27

I'm trying to write this unicode cross symbol () in Java:

class A {
    public static void main(String[] args) {
        System.out.println("\u2300");
        System.out.println("\u10035");
    }
}

I can write o with a line through it () just fine, but the cross symbol doesn't show up, instead it just prints the number 5:

# javac A.java && java A
⌀
ဃ5

Why?

hippietrail
  • 15,848
  • 18
  • 99
  • 158
Dog
  • 7,707
  • 8
  • 40
  • 74
  • 1
    The character you are asking about is from the Linear-B script. Is that really what you want? In general, you'll find that characters outside the BMP aren't often available in general-purpose fonts. – parsifal May 17 '13 at 19:32
  • 1
    @parsifal: I was trying to make unicode art for utility polls on the roadside. – Dog May 17 '13 at 19:45
  • 1
    This kind of thing makes me wonder, did I get this right in my own programming language? `$ txr -c '@(bind a "\x10035")'` Output: `a=""`. Yup! Of course; I wouldn't cut off hex digits specifying a character arbitrarily at four. – Kaz May 18 '13 at 01:12
  • dude how do you come up with such epic questions – L̲̳o̲̳̳n̲̳̳g̲̳̳p̲̳o̲̳̳k̲̳̳e̲̳̳ Jun 29 '13 at 19:19

4 Answers4

52

You're looking for U+10035, which is outside the Basic Multilingual Plane. That means you can't use \u to specify the value, as that only deals with U+0000 to U+FFFF - there are always exactly four hex digits after \u. So currently you've got U+1003 ("MYANMAR LETTER GHA") followed by '5'.

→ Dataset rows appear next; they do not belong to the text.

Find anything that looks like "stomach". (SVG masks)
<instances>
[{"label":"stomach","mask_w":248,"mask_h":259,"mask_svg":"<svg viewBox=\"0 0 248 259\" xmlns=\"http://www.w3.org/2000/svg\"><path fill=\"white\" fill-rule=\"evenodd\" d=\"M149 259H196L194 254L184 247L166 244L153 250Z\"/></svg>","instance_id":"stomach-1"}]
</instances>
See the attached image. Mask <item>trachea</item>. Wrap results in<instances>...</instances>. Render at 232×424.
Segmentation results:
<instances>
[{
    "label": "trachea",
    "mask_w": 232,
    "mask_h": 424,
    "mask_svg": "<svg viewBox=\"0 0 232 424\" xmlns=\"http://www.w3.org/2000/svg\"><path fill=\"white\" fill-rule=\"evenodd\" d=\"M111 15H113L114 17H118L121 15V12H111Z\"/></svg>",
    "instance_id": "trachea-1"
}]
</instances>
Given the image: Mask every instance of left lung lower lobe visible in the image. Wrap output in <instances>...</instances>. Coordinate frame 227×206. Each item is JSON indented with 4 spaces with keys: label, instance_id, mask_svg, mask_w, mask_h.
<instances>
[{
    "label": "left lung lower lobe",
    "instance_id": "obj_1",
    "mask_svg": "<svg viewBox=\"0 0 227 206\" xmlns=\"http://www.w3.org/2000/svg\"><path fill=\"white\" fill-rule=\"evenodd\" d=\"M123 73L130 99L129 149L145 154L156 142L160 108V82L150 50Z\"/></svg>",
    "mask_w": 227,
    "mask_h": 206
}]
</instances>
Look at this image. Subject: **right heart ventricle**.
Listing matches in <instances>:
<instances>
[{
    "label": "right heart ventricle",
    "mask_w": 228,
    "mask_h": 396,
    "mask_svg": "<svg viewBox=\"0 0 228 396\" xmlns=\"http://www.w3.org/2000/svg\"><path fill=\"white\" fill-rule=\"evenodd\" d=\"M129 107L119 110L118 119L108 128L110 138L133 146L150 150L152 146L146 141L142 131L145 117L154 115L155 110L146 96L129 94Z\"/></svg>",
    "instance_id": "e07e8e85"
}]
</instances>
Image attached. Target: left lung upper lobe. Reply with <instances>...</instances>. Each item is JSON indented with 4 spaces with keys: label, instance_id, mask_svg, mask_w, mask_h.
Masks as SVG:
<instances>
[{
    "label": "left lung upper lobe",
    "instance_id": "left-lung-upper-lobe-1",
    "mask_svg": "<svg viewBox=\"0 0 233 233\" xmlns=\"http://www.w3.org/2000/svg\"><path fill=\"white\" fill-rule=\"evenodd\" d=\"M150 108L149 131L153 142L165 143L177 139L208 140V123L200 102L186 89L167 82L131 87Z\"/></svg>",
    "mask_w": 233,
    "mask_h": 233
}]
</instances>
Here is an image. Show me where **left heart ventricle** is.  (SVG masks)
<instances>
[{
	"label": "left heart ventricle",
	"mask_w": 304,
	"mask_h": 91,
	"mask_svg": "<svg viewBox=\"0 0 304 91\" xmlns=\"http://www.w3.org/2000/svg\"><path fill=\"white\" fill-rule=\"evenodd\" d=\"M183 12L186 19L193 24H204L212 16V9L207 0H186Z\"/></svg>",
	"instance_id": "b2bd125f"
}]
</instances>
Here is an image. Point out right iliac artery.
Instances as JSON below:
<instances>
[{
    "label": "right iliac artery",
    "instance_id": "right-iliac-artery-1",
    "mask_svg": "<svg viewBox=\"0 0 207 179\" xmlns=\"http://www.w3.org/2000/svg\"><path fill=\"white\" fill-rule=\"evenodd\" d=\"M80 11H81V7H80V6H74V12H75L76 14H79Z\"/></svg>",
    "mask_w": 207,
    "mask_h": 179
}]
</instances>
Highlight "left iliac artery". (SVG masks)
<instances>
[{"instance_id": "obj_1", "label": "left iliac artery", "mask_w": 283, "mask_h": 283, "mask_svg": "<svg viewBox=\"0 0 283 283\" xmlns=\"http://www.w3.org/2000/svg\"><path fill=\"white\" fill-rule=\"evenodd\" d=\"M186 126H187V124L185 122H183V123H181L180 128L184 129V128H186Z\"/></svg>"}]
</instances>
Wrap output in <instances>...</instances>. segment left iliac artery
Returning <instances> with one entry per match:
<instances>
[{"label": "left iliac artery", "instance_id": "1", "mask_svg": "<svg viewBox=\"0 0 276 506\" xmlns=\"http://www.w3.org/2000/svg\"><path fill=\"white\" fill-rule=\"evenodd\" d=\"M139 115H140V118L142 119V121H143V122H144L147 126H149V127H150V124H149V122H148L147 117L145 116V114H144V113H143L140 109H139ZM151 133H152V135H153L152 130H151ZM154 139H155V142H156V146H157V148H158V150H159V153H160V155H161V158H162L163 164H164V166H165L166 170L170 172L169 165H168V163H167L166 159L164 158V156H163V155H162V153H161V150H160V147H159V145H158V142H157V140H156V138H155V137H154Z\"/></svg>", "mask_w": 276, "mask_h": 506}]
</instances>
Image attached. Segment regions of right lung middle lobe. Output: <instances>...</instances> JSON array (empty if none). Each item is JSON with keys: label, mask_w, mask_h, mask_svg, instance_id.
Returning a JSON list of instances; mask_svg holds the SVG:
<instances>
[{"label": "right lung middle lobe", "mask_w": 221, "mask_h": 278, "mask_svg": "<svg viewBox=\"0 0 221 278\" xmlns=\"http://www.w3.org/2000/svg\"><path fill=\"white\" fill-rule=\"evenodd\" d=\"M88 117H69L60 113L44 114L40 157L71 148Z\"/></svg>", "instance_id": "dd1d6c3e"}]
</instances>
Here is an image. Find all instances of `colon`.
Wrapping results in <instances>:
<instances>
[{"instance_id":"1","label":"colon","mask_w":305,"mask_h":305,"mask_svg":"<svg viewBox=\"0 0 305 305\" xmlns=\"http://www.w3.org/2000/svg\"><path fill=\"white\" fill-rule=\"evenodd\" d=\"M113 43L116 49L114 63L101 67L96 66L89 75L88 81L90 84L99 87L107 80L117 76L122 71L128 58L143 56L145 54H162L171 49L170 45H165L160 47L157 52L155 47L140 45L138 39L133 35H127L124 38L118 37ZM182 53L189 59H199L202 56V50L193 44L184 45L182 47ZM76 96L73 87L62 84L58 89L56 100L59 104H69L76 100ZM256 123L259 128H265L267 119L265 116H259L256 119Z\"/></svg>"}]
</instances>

Unfortunately Java doesn't provide a string literal form which makes characters outside the BMP simple to express. The only way of including it in a literal (but still in ASCII) is to use the UTF-16 surrogate pair form:

String cross = "\ud800\udc35";

Alternatively, you could use the 32-bit code point form as an int:

String cross = new String(new int[] { 0x10035 }, 0, 1);

(These two strings are equal.)

Having said all that, your console would still need to support that character - you'll need to try it to find out whether or not it does.

Jon Skeet
  • 1,421,763
  • 867
  • 9,128
  • 9,194
  • I see. How did you obtain this sequence of 2 unicode escapes? Is there a quick way to do it in my head while writing unicode string literals? – Dog May 17 '13 at 19:10
  • 1
    @Dog: To tell the truth, I wrote some C# code - because in C# I can use `\U00010035` :) Read the link I've now included for "UTF-16 surrogate pair" to see why those two values are put together - it's up to you to work out whether or not you can do the maths in your head, but I know I couldn't... at least not reliably and quickly ;) – Jon Skeet May 17 '13 at 19:12
  • 2
    One way to get various encodings is from FileFormat.info: http://www.fileformat.info/info/unicode/char/10035/index.htm – parsifal May 17 '13 at 19:31
  • @parsifal: Nice - I hadn't seen that. – Jon Skeet May 17 '13 at 19:31
  • 2
    To print literal forms of code points in Java: `for(char ch : Character.toChars(0x10035)) System.out.format("\\u%04x", (int) ch);` – McDowell May 17 '13 at 19:34
  • Not only will the console have to support it, but the console will have to have a font that supports it, or be able to be configured to use such font. If the console shows something like boxes, try copying and pasting that into some other app that you know to support Unicode beyond the BMP. It's worth having one or two fonts installed as fallbacks that cover as much of Unicode as possible so that you can see some glyph, even if it might be ugly. Eg. Code2000 & Code2001 fonts. – hippietrail Feb 10 '16 at 07:54
3

I believe Java represents Unicode characters from 0x0000 to 0xFFFF. Java would evaluate "\u10035" to whatever "\u1003" is and a 5 after that.

joshreesjones
  • 1,934
  • 5
  • 24
  • 42
1

0x10035 is a supplemental Unicode character. You'll need to font that supports it if you want your program to render it.

http://www.oracle.com/technetwork/articles/javase/supplementary-142654.html

Tap
  • 6,332
  • 3
  • 22
  • 25
0

Unicode escapes are 4 characters long. You are printing \u1003 followed by '5'. Are you sure you have the right code point?

Aurand
  • 5,487
  • 1
  • 25
  • 35